Submitted to: Carcinogenesis
Publication Type: Peer Reviewed Journal
Publication Acceptance Date: 2/25/2020
Publication Date: 3/2/2020
Citation: Koh, G., Kane, A.V., Wu, X., Crott, J.W. 2020. Parabacteroides distasonis attenuates tumorigenesis, modulates inflammatory markers and promotes intestinal barrier integrity in azoxymethane-treated A/J mice. Carcinogenesis. https://doi.org/10.1093/carcin/bgaa018.
DOI: https://doi.org/10.1093/carcin/bgaa018

Interpretive Summary: We fed freeze-dried Parabacteroides distasonis (Pd), a normal gut bacterium, to mice. It reduced the number of colon tumors induced by a chemical carcinogen. Pd also increase the integrity of the gut barrier.
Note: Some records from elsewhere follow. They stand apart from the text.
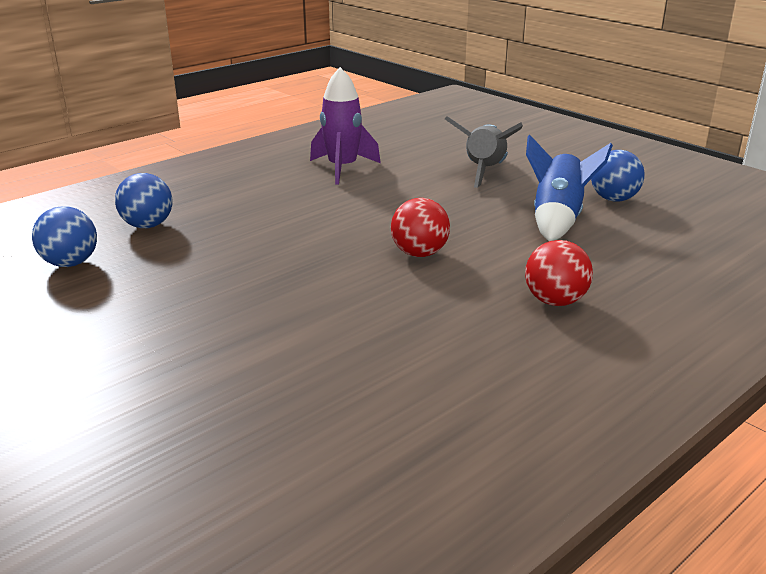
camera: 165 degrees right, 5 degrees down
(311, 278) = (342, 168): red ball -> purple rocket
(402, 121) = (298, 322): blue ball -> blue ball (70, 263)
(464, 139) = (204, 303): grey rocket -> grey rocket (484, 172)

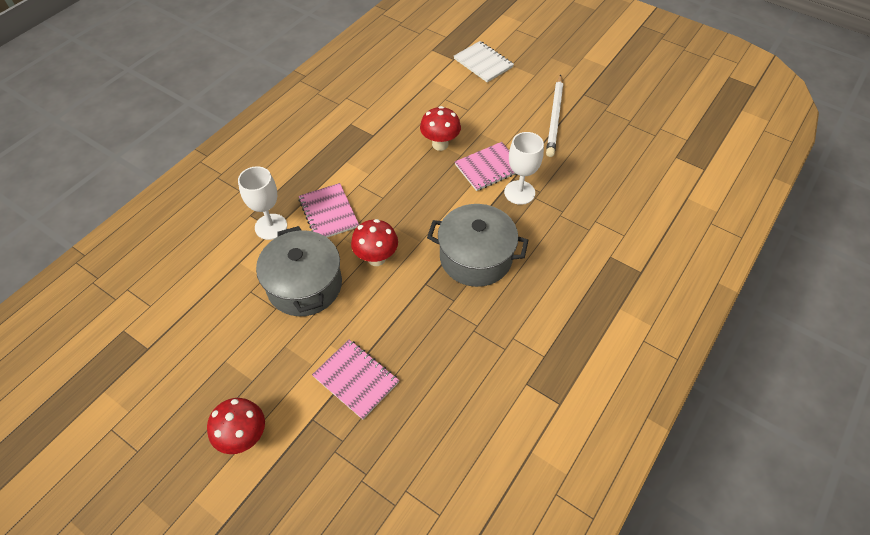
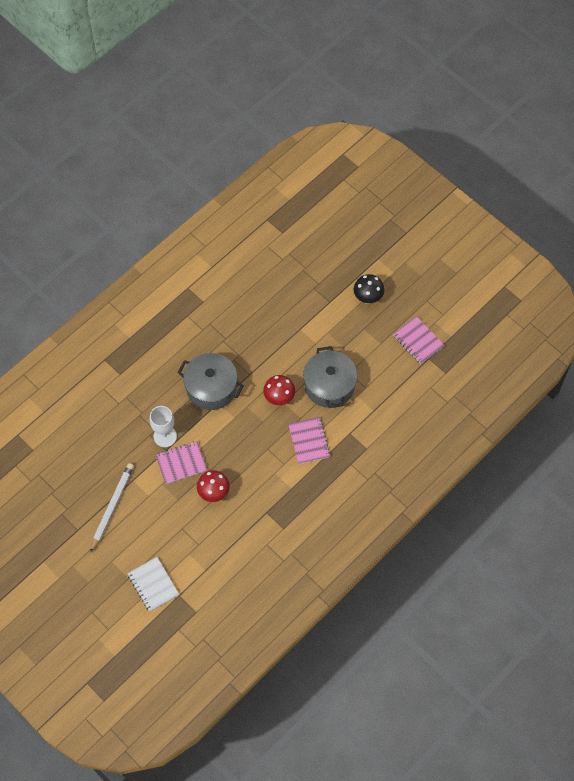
camera: 170 degrees left, 10 degrees up
(244, 437) = (367, 298): red mushroom -> black mushroom
(271, 227) = (351, 436): white goblet -> none
(356, 379) = (302, 319): pink notebook -> pink notebook (418, 341)

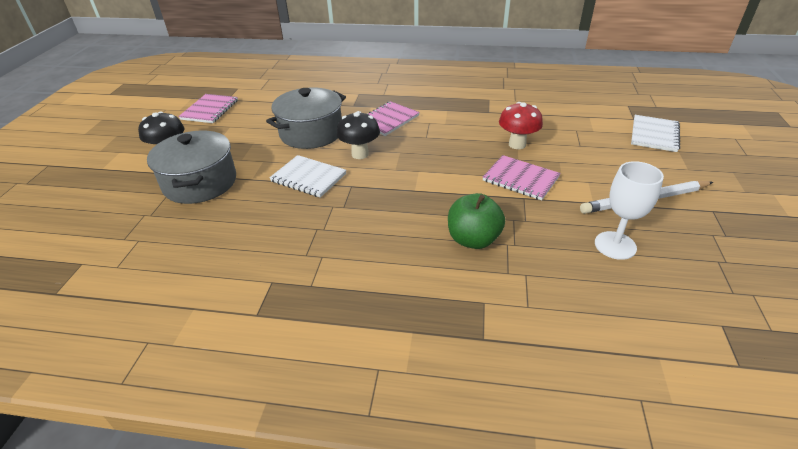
camera: 125 degrees left, 25 degrees down
(157, 400) = (473, 239): none -> green apple
(165, 436) = (509, 207): white goblet -> white goblet (615, 245)
(211, 388) = (402, 204): grey pot -> grey pot (200, 183)
(276, 357) = (308, 178): none -> white notebook
(279, 398) = (360, 154): red mushroom -> black mushroom

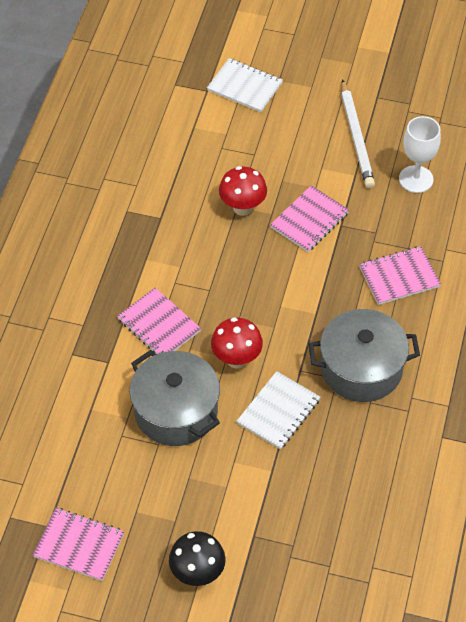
camera: 85 degrees left, 15 degrees up
(200, 183) = (272, 525): grey pot -> grey pot (361, 368)
(360, 154) = (236, 359): black mushroom -> red mushroom
(473, 239) = (399, 277): green apple -> pink notebook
Technical Abstract: Imbalance of the gut microbial community promotes inflammation and colorectal cancer (CRC). Previously, we demonstrated that freeze-dried Parabacteroides distasonis (Pd) suppressed obesity-driven colorectal tumorigenesis in mice. Here, we investigated if Pd could suppress the development of colon tumors in mice independent of obesity. Six-week old male A/J mice were assigned to receive: 1) chow diet (CTR); 2) chow with 0.04% w/w freeze-dried Pd (Pd-Early); or 3) chow diet before switching to 0.04% Pd diet (Pd-Late). Mice remained on diet for 25 weeks with the switch for Pd-Late mice occurring after 19 weeks. All mice received six weekly injections of the colon carcinogen azoxymethane (AOM; 10 mg/kg I.P.) starting after one week on diet. Colon tumors were observed in 77%, 55%, and 40% in CTR, Pd-Early, and Pd-Late mice, respectively (X^2 = 0.047). Colonic expression of TLR4, IL-4, and TNFalpha was 40% (P<0.01) 58% (P=0.05) and 55% (P<0.001) lower, respectively, in Pd-Early compared to CTR mice. Pd-Late mice displayed a 217% (P=0.05) and 185% (P<0.001) increase in colonic IL-10 and TGFbeta expression, respectively, compared to CTR mice and similar increases in protein abundances were detected (47-145% P<0.05). Pd-Early and Pd-Late mice both demonstrated increased colonic expression of the tight junction proteins ZO-1 (P< 0.001) and occludin (P< 0.001) at the transcript (2-3 fold; P<0.01) and protein level (30-50%; P<0.05) relative to CTR. Our results support a protective role for Pd in colonic tumorigenesis and maintenance of intestinal epithelial barrier in AOM-treated mice.